DIRECTIVE — Range to copy from the entries below: the line containing "Gift your employees" through the line containing "Share your comments", inclusive. Retype only those lines, exactly, without any images.

++++ ENTRIES PROVIDED

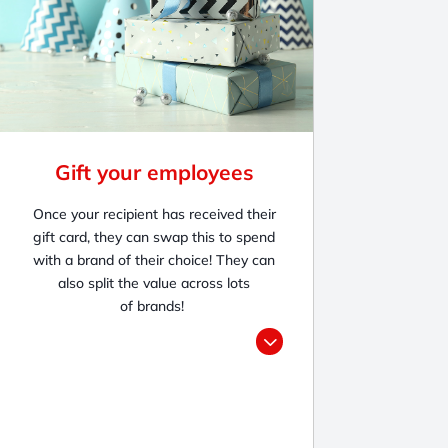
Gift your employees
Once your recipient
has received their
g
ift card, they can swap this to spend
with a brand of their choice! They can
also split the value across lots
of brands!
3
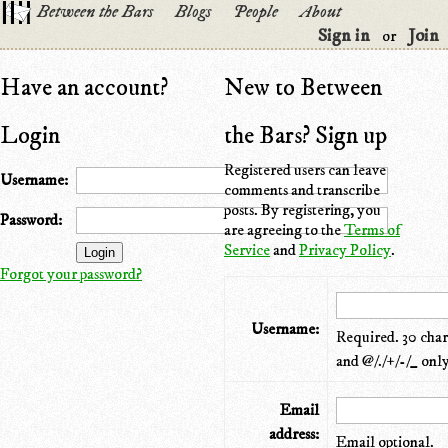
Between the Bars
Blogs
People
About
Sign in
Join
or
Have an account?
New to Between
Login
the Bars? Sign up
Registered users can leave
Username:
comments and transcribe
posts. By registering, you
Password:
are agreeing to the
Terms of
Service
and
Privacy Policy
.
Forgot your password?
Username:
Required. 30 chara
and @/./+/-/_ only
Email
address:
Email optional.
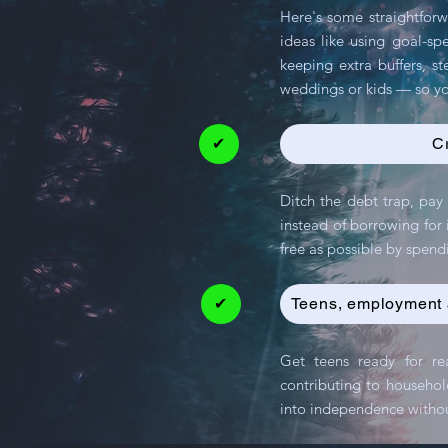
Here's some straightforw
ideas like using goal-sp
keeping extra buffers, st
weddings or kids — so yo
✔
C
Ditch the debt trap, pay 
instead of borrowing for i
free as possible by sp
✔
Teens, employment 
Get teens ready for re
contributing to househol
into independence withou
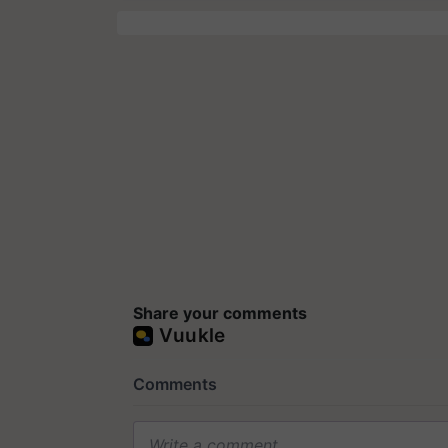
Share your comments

++++++++
++++ ENTRIES PROVIDED

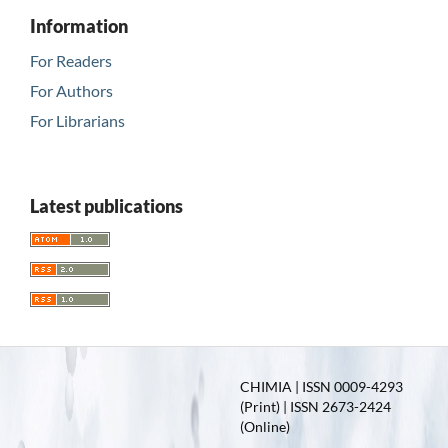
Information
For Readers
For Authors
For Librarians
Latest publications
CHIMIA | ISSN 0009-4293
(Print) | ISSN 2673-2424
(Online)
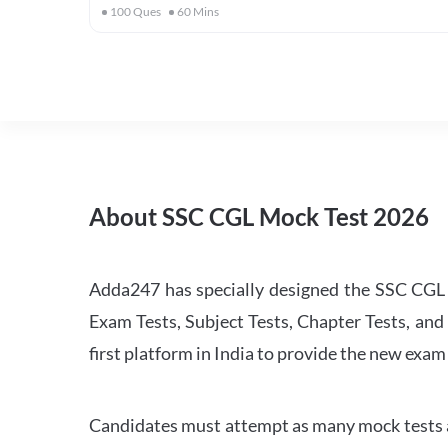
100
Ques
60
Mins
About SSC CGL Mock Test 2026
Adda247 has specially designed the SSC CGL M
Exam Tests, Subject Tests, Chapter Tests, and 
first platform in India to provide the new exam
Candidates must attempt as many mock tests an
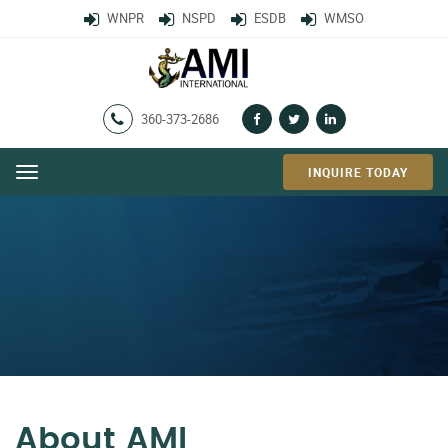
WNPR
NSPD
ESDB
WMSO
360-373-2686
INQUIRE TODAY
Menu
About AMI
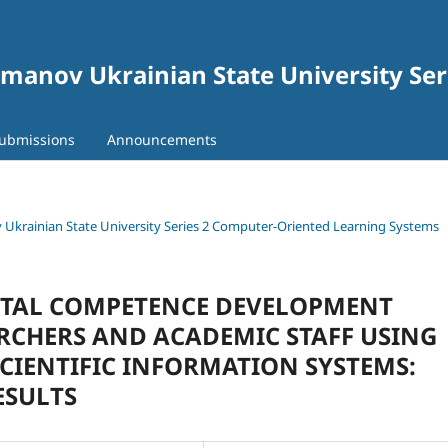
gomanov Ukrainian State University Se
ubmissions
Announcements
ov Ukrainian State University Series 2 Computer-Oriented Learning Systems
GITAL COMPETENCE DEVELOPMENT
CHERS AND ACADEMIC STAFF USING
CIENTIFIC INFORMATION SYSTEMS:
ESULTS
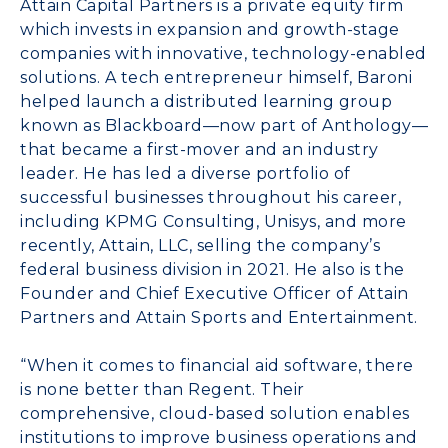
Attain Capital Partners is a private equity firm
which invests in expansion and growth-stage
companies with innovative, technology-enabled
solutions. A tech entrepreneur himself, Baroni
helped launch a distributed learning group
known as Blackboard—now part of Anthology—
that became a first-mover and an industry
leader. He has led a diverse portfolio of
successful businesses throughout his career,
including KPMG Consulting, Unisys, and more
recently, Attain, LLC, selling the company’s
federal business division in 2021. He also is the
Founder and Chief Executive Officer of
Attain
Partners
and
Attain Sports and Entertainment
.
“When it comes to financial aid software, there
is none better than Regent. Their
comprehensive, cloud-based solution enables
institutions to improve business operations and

++++++++

RESPONSE FOR THIS EXERCISE —
Gift your employees
Once your recipient
has received their
g
ift card, they can swap this to spend
with a brand of their choice! They can
also split the value across lots
of brands!
3
Between the Bars
Blogs
People
About
Sign in
Join
or
Have an account?
New to Between
Login
the Bars? Sign up
Registered users can leave
Username:
comments and transcribe
posts. By registering, you
Password:
are agreeing to the
Terms of
Service
and
Privacy Policy
.
Forgot your password?
Username:
Required. 30 chara
and @/./+/-/_ only
Email
address:
Email optional.
Here's some straightforw
ideas like using goal-sp
keeping extra buffers, st
weddings or kids — so yo
✔
C
Ditch the debt trap, pay 
instead of borrowing for i
free as possible by sp
✔
Teens, employment 
Get teens ready for re
contributing to househol
into independence withou
Share your comments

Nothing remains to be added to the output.